O problema do campeonato da choradeira não está na choradeira em si, está na intenção, na consequência e na possível sequência. A intenção é ganhar votos. A consequência é o ricochete. A sequência é sabe-se lá o quê, depois disto terão de descer a novos infernos para impressionar. Um dia perguntaremos “quando foi a última vez que não choraste?”

A emoção é arma dos populismos primários, que usam o medo, a ameaça, a dúvida e o ódio como formas de convocatória. O contrário do grito não é o choro, é o silêncio. Mesmo se por antónimos, a linguagem é na mesma a emocional. E nessa linguagem há muitos charlatães competentes, dispostos a chorar mais, a gritar mais, a sangrar mais, a tudo o mais. No fundo, manipula-se.

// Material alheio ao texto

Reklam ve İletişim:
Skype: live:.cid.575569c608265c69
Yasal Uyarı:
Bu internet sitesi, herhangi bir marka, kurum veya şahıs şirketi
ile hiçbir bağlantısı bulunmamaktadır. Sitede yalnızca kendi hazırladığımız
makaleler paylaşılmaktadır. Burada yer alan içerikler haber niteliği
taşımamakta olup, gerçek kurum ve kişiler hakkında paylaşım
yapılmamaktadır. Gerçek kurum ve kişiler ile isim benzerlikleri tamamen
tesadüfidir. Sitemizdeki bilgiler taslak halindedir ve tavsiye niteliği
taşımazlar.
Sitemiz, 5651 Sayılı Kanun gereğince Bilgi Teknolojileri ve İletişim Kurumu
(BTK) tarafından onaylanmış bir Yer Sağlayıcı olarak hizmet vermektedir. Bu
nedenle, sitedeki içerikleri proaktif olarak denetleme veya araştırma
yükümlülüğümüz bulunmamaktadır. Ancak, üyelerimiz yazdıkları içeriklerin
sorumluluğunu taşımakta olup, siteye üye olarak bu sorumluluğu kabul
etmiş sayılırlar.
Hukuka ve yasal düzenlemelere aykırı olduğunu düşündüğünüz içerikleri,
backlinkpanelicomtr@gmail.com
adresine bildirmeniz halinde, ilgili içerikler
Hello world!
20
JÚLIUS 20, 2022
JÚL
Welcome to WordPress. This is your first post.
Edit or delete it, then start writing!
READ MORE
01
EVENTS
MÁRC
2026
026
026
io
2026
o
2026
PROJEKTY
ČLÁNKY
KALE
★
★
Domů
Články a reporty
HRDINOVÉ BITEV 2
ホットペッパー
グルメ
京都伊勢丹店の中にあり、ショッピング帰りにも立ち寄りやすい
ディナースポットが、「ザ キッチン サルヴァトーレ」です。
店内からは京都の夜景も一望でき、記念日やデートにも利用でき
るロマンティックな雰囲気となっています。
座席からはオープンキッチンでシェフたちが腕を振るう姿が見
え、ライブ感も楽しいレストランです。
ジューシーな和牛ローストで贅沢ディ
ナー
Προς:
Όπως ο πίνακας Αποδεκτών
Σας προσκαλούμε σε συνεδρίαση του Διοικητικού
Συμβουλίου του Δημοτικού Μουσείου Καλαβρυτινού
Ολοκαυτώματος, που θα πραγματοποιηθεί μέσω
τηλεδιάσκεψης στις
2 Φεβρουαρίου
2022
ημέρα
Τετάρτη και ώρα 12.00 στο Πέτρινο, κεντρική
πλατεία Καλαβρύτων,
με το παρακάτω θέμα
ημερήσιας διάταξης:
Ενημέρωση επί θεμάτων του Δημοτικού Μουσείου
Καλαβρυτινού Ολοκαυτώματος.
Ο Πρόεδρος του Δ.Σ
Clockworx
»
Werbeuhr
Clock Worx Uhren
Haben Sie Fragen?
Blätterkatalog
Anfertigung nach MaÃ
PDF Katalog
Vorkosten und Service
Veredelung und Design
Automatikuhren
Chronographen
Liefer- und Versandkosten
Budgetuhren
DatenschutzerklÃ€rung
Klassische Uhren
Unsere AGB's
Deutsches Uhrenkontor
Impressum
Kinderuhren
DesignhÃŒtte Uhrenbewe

E infantiliza-se o público. “Sinta quem lê!”, escreveu Pessoa.

O campeonato da choradeira é o inverso do da idolatria, que esculpe líderes e heróis, e usa o mesmo instinto e recursos mas para “humanizar”, criar identificação, aproximar pela compaixão, pela comiseração e pelo consolo. É uma dramaturgia que consegue pôr o público a ter simpatia até por vilões dissimulados como Iago ou assassinos demenciais como Macbeth.

Isto não é política, são políticos. Humanos, sim, e ambiciosos são: bom mesmo é ganhar, não é verdade? Quem quer vende sentimentalismo, quem quiser compra o produto. No fundo, tudo é espetáculo e o espetacular vazio consumar-se-á não no dia em que políticos já não se perguntarem se o seu choro é verosímil, mas quando o público já não se comover com a possibilidade de ele ser verdadeiro. Como, já enlouquecido, pergunta o Rei Lear a Cordélia ao vê-la chorar: “Be your tears wet?, as tuas lágrimas são molhadas?